→ **Given text**
Elsewhere in the park, Dolores (Evan Rachel Wood) approaches a Confederado stronghold, Fort Forlorn Hope. Their commander emerges, and Dolores tells him that a threat is coming and they need to join forces to survive. To prove her point, Dolores hands him one of the militia’s machine guns. She introduces herself as Wyatt, and the commander welcomes her group into the fort.

Inside, hanged bodies dangle from scaffolds. Dolores sees a cluster of people surrounding a raving man; it’s her father, Peter Abernathy, there with Bernard. She pushes her way through, frees her father, and Teddy (James Marsden) whisks him off to an infirmary. There, Dolores talks gently to her mentally broken father, and he recites lines from their Sweetwater script. Dolores seems happy to play along. “You told me to run away once, and I did,” she tells him. “I broke free with the pull of a trigger. And it started a war.”

His speech falters. “I want to go home,” he says, his words choppy and stuttering; he grows increasingly frantic. Dolores enlists Bernard to help fix her father, but as he reviews Abernathy’s corrupted code, Fort Forlorn Hope comes under attack. It’s Charlotte, leading the Delos paramilitary.
Bernard finds an encrypted file stored inside Dolores’s father, but before he can dig into it, humans burst in and grab Abernathy. Amid the ensuing gunfire and explosions, Abernathy gets whisked into an ATV with Charlotte inside, and they escape.

Dolores orders her supporters to split up and search for her father—and tells Teddy to execute one more Confederado. “The truth is, we don’t all deserve to make it,” she says, a staple line of hers when she chooses to play god. Teddy takes him out to a clearing, to where a handful of Confederados await their deaths; yet, he can’t bring himself to do it. Where Dolores sees lesser beings among the Confederados, Teddy sees fellow travelers. He orders the trapped Confederados to run. Dolores, watching from a distance, looks disappointed.

→ **Extracted material**
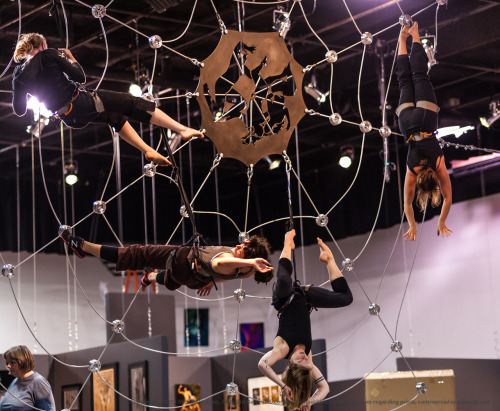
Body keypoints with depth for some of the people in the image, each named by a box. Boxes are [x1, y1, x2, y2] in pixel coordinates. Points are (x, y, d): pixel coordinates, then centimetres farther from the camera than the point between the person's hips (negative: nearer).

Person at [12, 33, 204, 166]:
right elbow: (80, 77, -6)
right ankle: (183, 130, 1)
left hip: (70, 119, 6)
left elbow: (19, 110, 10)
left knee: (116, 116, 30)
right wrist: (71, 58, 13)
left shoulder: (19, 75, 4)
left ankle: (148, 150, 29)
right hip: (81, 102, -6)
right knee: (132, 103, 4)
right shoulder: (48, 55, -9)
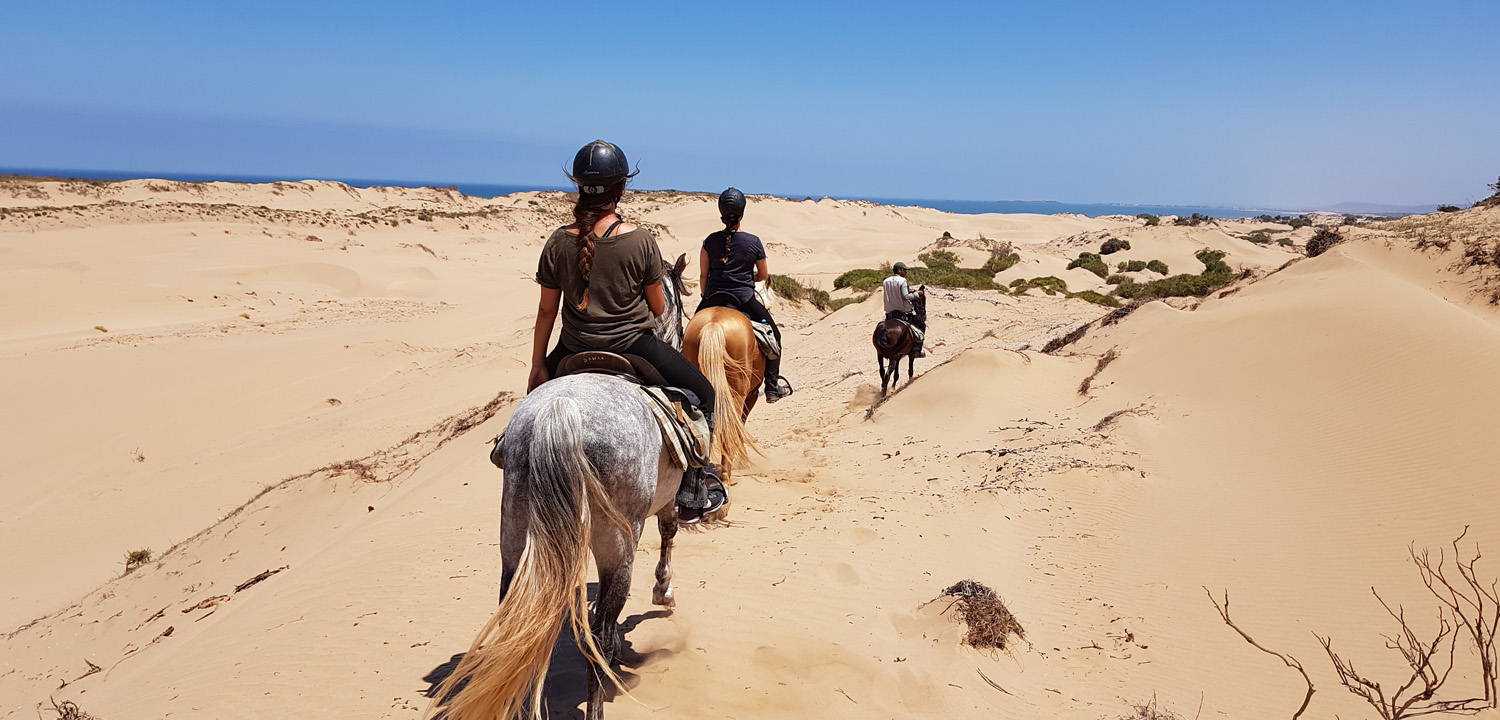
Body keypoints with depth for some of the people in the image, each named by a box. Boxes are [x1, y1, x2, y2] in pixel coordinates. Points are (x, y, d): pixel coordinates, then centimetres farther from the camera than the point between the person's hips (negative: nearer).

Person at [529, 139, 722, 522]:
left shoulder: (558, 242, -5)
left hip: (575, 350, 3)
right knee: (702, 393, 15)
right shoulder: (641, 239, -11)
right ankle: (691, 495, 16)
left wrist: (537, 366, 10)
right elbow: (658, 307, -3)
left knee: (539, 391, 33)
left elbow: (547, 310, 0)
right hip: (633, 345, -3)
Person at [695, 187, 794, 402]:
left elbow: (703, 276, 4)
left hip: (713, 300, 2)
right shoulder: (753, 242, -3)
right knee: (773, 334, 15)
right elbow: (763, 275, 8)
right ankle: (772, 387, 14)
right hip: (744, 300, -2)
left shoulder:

→ **List of tasks**
**a)** Replace "frantic" with "agitated" in the episode recap, and write out the passage that begins at the words "His speech falters." and stops after "the Delos paramilitary.".
**b)** Carry the episode recap on from its final sentence.

→ **Responses by item number**
**a)**
His speech falters. “I want to go home,” he says, his words choppy and stuttering; he grows increasingly agitated. Dolores enlists Bernard to help fix her father, but as he reviews Abernathy’s corrupted code, Fort Forlorn Hope comes under attack. It’s Charlotte, leading the Delos paramilitary.

**b)**
Teddy’s and Dolores’s access to their memories—the basis of how we all learn and evolve—is pushing them apart. Believing in free will is to believe that humans have some choice in how we process our pain. It can consume us, or inform us. Dolores and Teddy represent those poles. (If you think instead that we’re all deterministic automatons, well, then someone needs to plug in and jack up Dolores’s empathy.)

The episode ends with brief glimpses of the collapse of order among Delos’ many properties. The woman from the India-themed park doesn’t perish after she runs into the jungle. Instead, a Bengal tiger chases her to the sea at the park’s edge, and they both topple into the water. She swims to another shore and flops down in the muck, to rest. But when she raises her head, she stares right into the black-and-white painted face of a Ghost Nation warrior. The episode cuts to Maeve, Hector, and Lee; while searching for Maeve’s daughter, they’ve wandered into an unfamiliar forest where snow is falling. A samurai bursts from the trees, sword swung high and ready to strike. There’s been yet another rupture of park borders.

As a clash of civilizations brews along Westworld’s perimeter, the park’s interior is also coming into clearer view. The Ghost Nation moves ever closer to the center of action. The mysterious tribe doesn’t play by any known rules: judging from this week’s run-in with Maeve, and last season’s with Westworld’s head of security, they seem to be impervious to the usual commands. And a warrior just happened to be standing on the beach when the guest from the India world swam up to Westworld’s shore. There’s more to this story.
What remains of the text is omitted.